Free and Skye complete their team's cybernetic being using programs devised by Castillo and turn it into a copy of Jason piloted by Major Tom. Free has Major Tom transmit an SOS to Mansfield, whom Free believes was manipulated by a conspiracy to get him and Skye to continue the Jason-related projects started by Bardox and Castillo. The duplicate Jason fuses with the original Jason. He then attacks Free and Skye, murdering the latter and pursuing the former to the Sling, which is passing above Moon Camp Americana. Free escapes his father, who is left clinging to the outside of the Sling as it transfers him and the prisoners aboard it to Thanos. Free is left in the decimated Moon Camp Americana to await rescue, and when he asks Major Tom about Jason's fate, the A.I. replies, "He will always survive. It is in his nature."

== Publication ==

Black Flame approached author Nancy Kilpatrick about writing for the company and suggested she pen a novel based on Jason X. Black Flame did not provide Kilpatrick with a writer's bible and gave her free rein to write however she saw fit pending final approval by New Line Cinema, the owners of the Friday the 13th franchise; it took "maybe a week" for Kilpatrick to develop outlines for To the Third Power (which had the working title Jason X: Cubed) and the earlier Jason X novel Planet of the Beast after she "read what had come before" to "see where my books could fit into the series." After completing Planet of the Beast, Kilpatrick planned on writing the proceeding Jason X novel, but Black Flame had already commissioned Alex S. Johnson to author the next Jason X book, Death Moon. Kilpatrick was disappointed over London Jefferson, the sole surviving character from Planet of the Beast, being killed off in Death Moon, as she had envisioned "a big showdown between her and Jason." After talking her editor into getting her the job writing another Jason X novel, Kilpatrick retconned Jefferson's death to set up the events of To the Third Power, which Kilpatrick noted was "a stretch" to write "because of the constraints I felt with book four in terms of how Jason is perceived and how he ends up, and also because of the destruction of my character who I wanted to re-use in another book.
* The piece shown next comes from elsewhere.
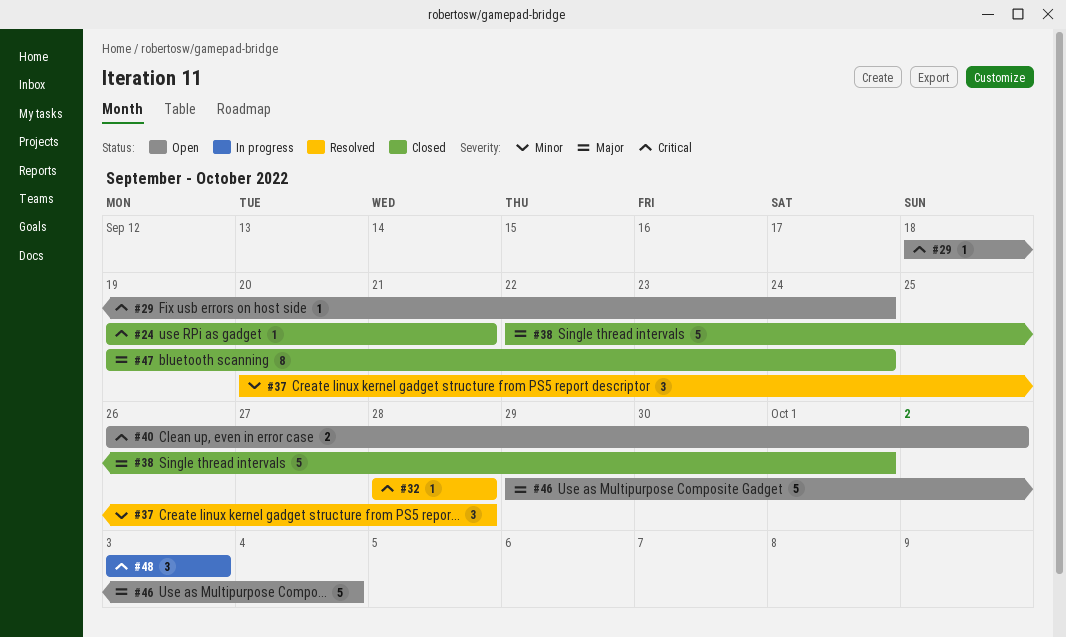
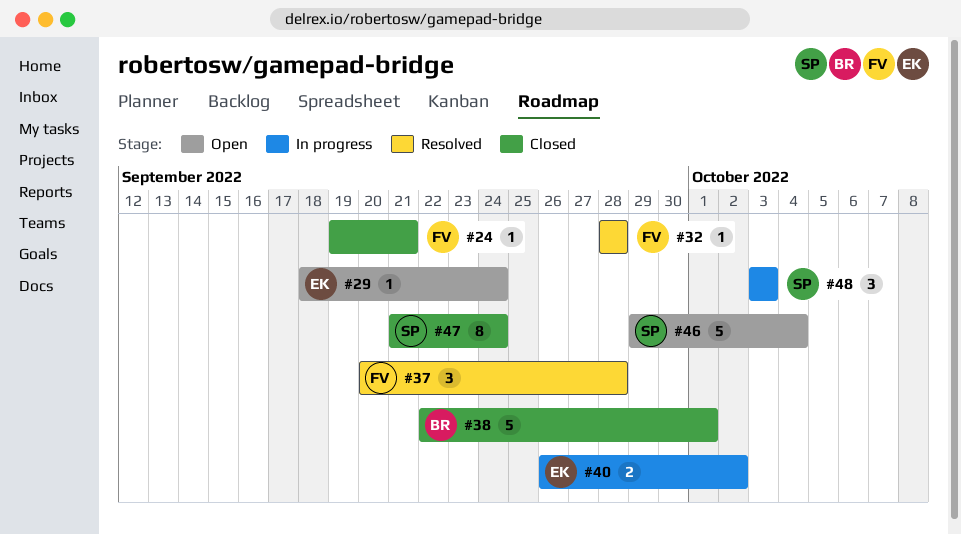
#40, status: Open -> In progress
#47, start: Sep 19 -> Sep 21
I had to go a different way."

Writing Planet of the Beast and To the Third Power was a personal challenge for Kilpatrick, who wanted "to see if I could do science fiction mixed with horror well." Kilpatrick, a fan of the Friday the 13th films, noted Jason Voorhees was difficult to write, as the character "doesn't speak" and has "maybe only one emotion, rage, although we don't know that for sure." Reflecting on Jason X and its spin-off novels, Kilpatrick stated, "Jason X mixed horror with science fiction and blending genres is sometimes a problem for purist fans who don't like crossovers. Personally, I thought both the movie and the novels were a good idea, though not a sustainable one, but an experiment that I thought worked well."

== Reception ==

Nat Brehmer, in a retrospective about the Jason X spin-offs written for Bloody Disgusting, responded positively to the novel, as did Louis Fowler of Bookgasm, who deemed the "fun" and "incredibly entertaining" novel "the silliest, most ridiculous book so far in the series of original horror novels featuring mass murderer Jason Voorhees in future space." Cole Hediger, in an overview of the Jason X novels written for Bookstr, concluded, "The highly action-packed stories and militarized version of Jason make for a more science-fiction spin on the traditional Jason. That being said, for horror fans who are looking for more chills than thrills, this series may not be the fit for you. The Jason X series is written more for those looking for a harder science fiction read or action-packed novel."